**DIRECTIONS FOR THIS TASK**
Check each line of the entries below for the word "linejoin", and copy the lines that have it.
Start of SUPPLIED ENTRIES
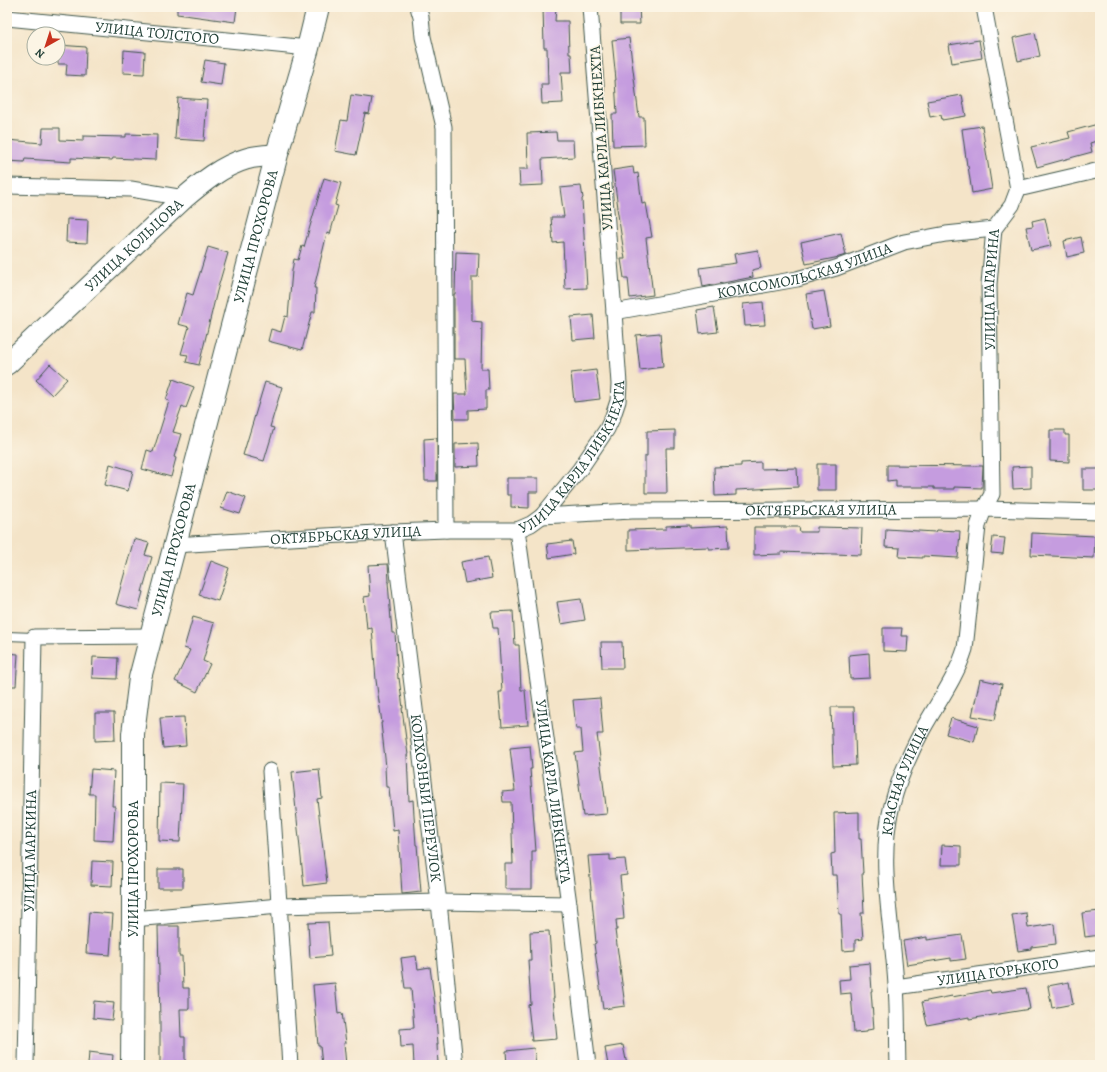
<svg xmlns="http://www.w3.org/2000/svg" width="1107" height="1072" font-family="Alegreya,serif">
	<rect width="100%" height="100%" fill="#fcf5e5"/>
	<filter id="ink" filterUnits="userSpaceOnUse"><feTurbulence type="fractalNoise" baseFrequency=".025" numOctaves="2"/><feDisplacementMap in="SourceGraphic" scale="8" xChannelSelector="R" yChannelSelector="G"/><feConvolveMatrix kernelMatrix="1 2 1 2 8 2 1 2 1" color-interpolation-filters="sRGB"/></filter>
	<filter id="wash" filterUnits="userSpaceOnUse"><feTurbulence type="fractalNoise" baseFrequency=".012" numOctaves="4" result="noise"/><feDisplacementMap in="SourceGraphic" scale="16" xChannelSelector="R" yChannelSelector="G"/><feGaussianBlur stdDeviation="0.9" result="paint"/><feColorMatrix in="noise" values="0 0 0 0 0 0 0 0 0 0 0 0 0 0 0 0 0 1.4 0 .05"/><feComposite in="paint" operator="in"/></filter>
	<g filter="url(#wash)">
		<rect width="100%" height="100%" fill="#f4e4c8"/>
		<g id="blocks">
			<path fill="#c59cdf" d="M177 7H237L235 22 177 14Z
				M543 7H556L555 21H568L569 54H571L572 72H561L563 103 542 104 541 84H548L547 48H544Z
				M620 7H639L640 24H620Z
				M1035 33 1040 56 1018 61 1013 38Z
				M629 38 639 117H644L645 145 613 146 612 114H617L615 80H616L612 40Z
				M979 40 982 58 952 63 949 45Z
				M58 45 86 47 85 76 66 75 67 64H58Z
				M124 50 145 52 144 74 123 73Z
				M205 60 224 63 221 85 201 82Z
				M351 95 372 98 369 114 365 113 356 155 335 151 341 120 347 121Z
				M962 95 966 116 942 120 941 115 930 117 927 101Z
				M178 98 207 100 204 141 175 139Z
				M1098 124 1100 133V140L1090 143 1092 152 1037 167 1031 147 1070 138 1068 132Z
				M982 126 992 189 972 193 968 166H967L962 129Z
				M43 128H60V140L83 141V136L126 137V134L157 135 156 160 113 158 112 160 71 158V162L25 159 24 162 7 161V140L42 143Z
				M556 132 557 140H573L574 157 542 159 543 185 520 186 519 169H528L527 133Z
				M633 167 634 174 638 173 642 204 646 203 652 237 646 238 653 295 630 298 628 278H624L621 259H625L617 208H618L613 170Z
				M324 178 341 183 335 205 338 206 330 234 327 233 314 288H316L315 312H312L302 350 268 341 271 329 281 332 285 316 288 317 292 271 294 259 298 260 302 246 304 247Z
				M581 186 583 198 582 199 587 288 565 289 563 242 553 243 551 217H564L560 188Z
				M1045 218 1051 246 1031 250 1026 227 1033 226 1032 221Z
				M67 219 88 220 87 243 66 242Z
				M841 233 846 255 839 257 806 264 801 242Z
				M1081 237 1084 253 1067 257 1064 241Z
				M208 247 228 253 217 291 199 365 186 362 188 355 181 354 189 327 178 324 187 293 193 295Z
				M758 250 761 268 752 270 753 277 703 287 700 268 736 263 734 254Z
				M456 252 479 253 478 277H472V321L482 322 481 369H488L489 390H486V409L468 410V419H455L454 394H467L465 359H454V294H455Z
				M824 291 830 326 812 329 806 294Z
				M763 302 765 325 745 326 743 304Z
				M714 307 718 332 700 334 697 310Z
				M593 315 595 338 573 340 571 317Z
				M660 333 663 367 640 370 636 335Z
				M50 364 67 379 52 395 36 380Z
				M596 370 600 399 574 402 571 373Z
				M173 379 194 387 186 408 182 406 173 432 181 434 174 457 176 458 171 477 142 469 147 450 153 452 169 401 166 400Z
				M265 382 282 387 270 427 274 428 264 461 243 455Z
				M675 430V448H666L667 493H645V456H647V431Z
				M1050 430H1065V435H1069V462L1050 461Z
				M437 438V481H425L424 439Z
				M478 443 479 466 455 467V444Z
				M761 462V469L797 468 798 487 736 490V495L715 496 714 467 741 466V463Z
				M110 464 133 471 128 491 105 485Z
				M817 464H836V490H817Z
				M887 465 983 466 982 488 954 487V489H934V487H896V480L887 481Z
				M1031 466V488L1013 489 1012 467Z
				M1083 469H1100V490H1083Z
				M507 478H538V492H529V508L511 507V495H507Z
				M227 491 246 498 240 514 221 508Z
				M690 525V528L728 526 729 548 709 549V547L628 550V530L666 529V526Z
				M754 527H799L800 532H817V527L862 528 861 555 781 552V554L754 555Z
				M886 529 935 532 936 530 960 531 958 558 923 556V558L899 557 900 548 885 547Z
				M1032 533 1095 536 1094 558 1031 555Z
				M993 537 1005 538 1003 554 991 553Z
				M134 539 149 543 145 555 152 557 142 592H143L138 610 116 604Z
				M572 541 574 554 549 558 547 544Z
				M488 557 492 578 465 583 461 562Z
				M211 561 229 568 218 601 199 595Z
				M388 564 389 582H388L392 633H395L398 679 399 678 403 708H402L408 755H407L409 801 413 800 416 845H417L421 892 402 894 398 830 393 831 389 787H386L385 767H386L381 723H382L376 680 372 628 367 629 364 597 370 596 368 565Z
				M581 599 585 620 561 624 557 602Z
				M513 611 515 645H519L521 690H525L528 725 502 727 499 692H502L498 628H493L491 612Z
				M193 617 214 623 203 661 210 664 197 692 175 681 190 650 184 648Z
				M883 628H902L901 636H908L907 652 883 651Z
				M601 642H622L623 668H602Z
				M7 653 18 654 16 686H7Z
				M869 653 870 678 850 679 849 655Z
				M93 657 118 658 117 679 92 678Z
				M980 679 1002 684 995 720 972 716Z
				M600 698 603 734H597L607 814 583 816 575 753 583 752 581 729H576L573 700Z
				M831 707H854L856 765 833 766Z
				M95 713H114L115 740 95 741Z
				M184 717 186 746 163 748 160 718Z
				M951 718 978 726 974 742 946 734Z
				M530 746 532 769H530L536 851H532V889H505V864H513L511 802H503L502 792 515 791 510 748Z
				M91 769 114 771 112 806H115L113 841 94 840 95 794H89Z
				M319 769 322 798 317 799 327 883 304 886 292 772Z
				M160 783 183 784 180 842 159 841Z
				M859 812V839H861L863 873H862L864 913H861L863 939 855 940V950L843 951 841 914H839L837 875H832L831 854 835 853 834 813Z
				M942 845 961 846V865H941Z
				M610 855V860L625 859 627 875 620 876 624 919 616 920 617 930H615L625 1006 603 1009 594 944 596 943 588 856Z
				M92 861 113 862 112 886 91 885Z
				M158 869H183V888H158Z
				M1100 911V935L1085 937 1082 913Z
				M89 912 113 914 110 955 86 953Z
				M1026 913 1028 928 1054 924 1056 944 1031 947V949L1018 951 1012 915Z
				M328 922 331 956 310 958 308 923Z
				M158 926H179V956H182L183 988H189V1009H180L181 1037H185V1065H160V1021Z
				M549 931 554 998H553L557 1039 532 1041 528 1005 531 1004 528 960H531L530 932Z
				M962 935 966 959 951 961V958L907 965 903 941 927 937V940Z
				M416 956 418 969 430 967 435 1005 438 1044H437L438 1065H414L413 1046 401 1047 400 1029 414 1028 411 988H405L401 958Z
				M870 963 872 991H871L874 1029 867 1030V1032L854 1033 851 993 840 994 839 980 850 979 849 965Z
				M1069 982 1073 1004 1052 1008 1048 986Z
				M335 983 338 1014 342 1013 346 1043H344L346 1065H322L320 1046H318L313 985Z
				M1026 988 1030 1009 969 1019V1017L927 1025 922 1002 952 996V997L990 990 991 993Z
				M94 1001 114 1003 112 1020 93 1018Z
				M623 1045 627 1065H608L605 1048Z
				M534 1048 536 1065H507L506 1051Z
				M89 1052 113 1055 112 1065H88Z"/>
		</g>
	</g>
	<g filter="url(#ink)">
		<use href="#blocks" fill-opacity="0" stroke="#3f564a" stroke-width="1"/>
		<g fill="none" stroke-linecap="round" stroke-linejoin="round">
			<defs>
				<path id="lane" d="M7 636 34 637"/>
				<g id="street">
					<path d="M418 7 421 17 423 37 444 127 446 530"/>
					<path id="s1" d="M7 18 308 48"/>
					<path d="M7 186 131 189 184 198"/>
					<path d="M1018 189 1100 170"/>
					<path id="s2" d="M614 312 797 279 836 268 904 242 946 234 994 229"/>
					<path id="s3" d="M542 516 632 511 984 509 1100 512"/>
					<path id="s4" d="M517 530 569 904 588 1065"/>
					<path id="s5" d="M393 532 439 902 455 1065"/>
					<path id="s6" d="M174 545 393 532 446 530H517L531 524 542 516 580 469 607 429 613 416 618 401 619 384 614 312 590 7"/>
					<path d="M270 771 290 1065"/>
					<path d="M133 919 279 906 439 902 569 904"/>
					<path id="s7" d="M896 987 1100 957"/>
					<path id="s8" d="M26 1065 34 637 150 636"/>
					<path id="s9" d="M898 1065C897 1039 898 1012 896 986 893 927 877 862 892 805 899 778 910 753 923 729 938 702 956 678 965 649L978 526 984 509 992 494 989 284 994 229 1012 205 1018 189 984 7"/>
				</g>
				<g id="secondary">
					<path id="s10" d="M7 364 184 198C203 182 222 166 246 159 256 156 267 156 277 154"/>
				</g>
				<g id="primary">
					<path id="s11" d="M132 1065 133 919V734L140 678 277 154 308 48 318 7"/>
				</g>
			</defs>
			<use href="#lane" stroke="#3f564a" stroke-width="10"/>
			<use href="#street" stroke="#3f564a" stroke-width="17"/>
			<use href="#secondary" stroke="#3f564a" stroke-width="23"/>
			<use href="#primary" stroke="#3f564a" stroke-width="24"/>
			<use href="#lane" stroke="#fff" stroke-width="8"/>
			<use href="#street" stroke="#fff" stroke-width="15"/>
			<use href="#secondary" stroke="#fff" stroke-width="21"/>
			<use href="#primary" stroke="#fff" stroke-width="22"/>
		</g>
	</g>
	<g text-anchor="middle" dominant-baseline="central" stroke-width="3" stroke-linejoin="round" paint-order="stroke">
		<g font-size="15" fill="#1f3d34" stroke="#fcf5e5">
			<text stroke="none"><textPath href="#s1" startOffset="151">УЛИЦА ТОЛСТОГО</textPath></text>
			<text transform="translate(601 138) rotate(-94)">УЛИЦА КАРЛА ЛИБКНЕХТА</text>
			<text stroke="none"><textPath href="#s11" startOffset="844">УЛИЦА ПРОХОРОВА</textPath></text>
			<text stroke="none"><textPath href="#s10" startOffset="174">УЛИЦА КОЛЬЦОВА</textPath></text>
			<text stroke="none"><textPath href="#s2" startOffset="195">КОМСОМОЛЬСКАЯ УЛИЦА</textPath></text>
			<text stroke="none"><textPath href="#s9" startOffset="797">УЛИЦА ГАГАРИНА</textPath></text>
			<text stroke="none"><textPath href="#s6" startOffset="439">УЛИЦА КАРЛА ЛИБКНЕХТА</textPath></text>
			<text stroke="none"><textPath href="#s3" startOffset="279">ОКТЯБРЬСКАЯ УЛИЦА</textPath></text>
			<text stroke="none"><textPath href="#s6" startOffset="172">ОКТЯБРЬСКАЯ УЛИЦА</textPath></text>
			<text stroke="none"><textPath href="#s11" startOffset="520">УЛИЦА ПРОХОРОВА</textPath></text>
			<text stroke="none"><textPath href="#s9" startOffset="288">КРАСНАЯ УЛИЦА</textPath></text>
			<text stroke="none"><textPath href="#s4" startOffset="264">УЛИЦА КАРЛА ЛИБКНЕХТА</textPath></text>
			<text stroke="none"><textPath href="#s5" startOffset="268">КОЛХОЗНЫЙ ПЕРЕУЛОК</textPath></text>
			<text stroke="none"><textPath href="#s8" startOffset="214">УЛИЦА МАРКИНА</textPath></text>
			<text stroke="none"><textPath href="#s11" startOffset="196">УЛИЦА ПРОХОРОВА</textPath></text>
			<text stroke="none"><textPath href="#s7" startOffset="103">УЛИЦА ГОРЬКОГО</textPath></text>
		</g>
	</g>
	<rect width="1107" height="1072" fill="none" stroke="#fcf5e5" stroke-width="24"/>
	<g transform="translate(46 46) rotate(219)"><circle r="19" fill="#fcf5e5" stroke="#a4ab9e"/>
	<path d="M0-3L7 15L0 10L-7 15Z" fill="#c8321e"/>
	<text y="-6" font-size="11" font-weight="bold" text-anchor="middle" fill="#1f3d34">N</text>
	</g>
</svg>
End of SUPPLIED ENTRIES
**TASK RESULT**
		<g fill="none" stroke-linecap="round" stroke-linejoin="round">
	<g text-anchor="middle" dominant-baseline="central" stroke-width="3" stroke-linejoin="round" paint-order="stroke">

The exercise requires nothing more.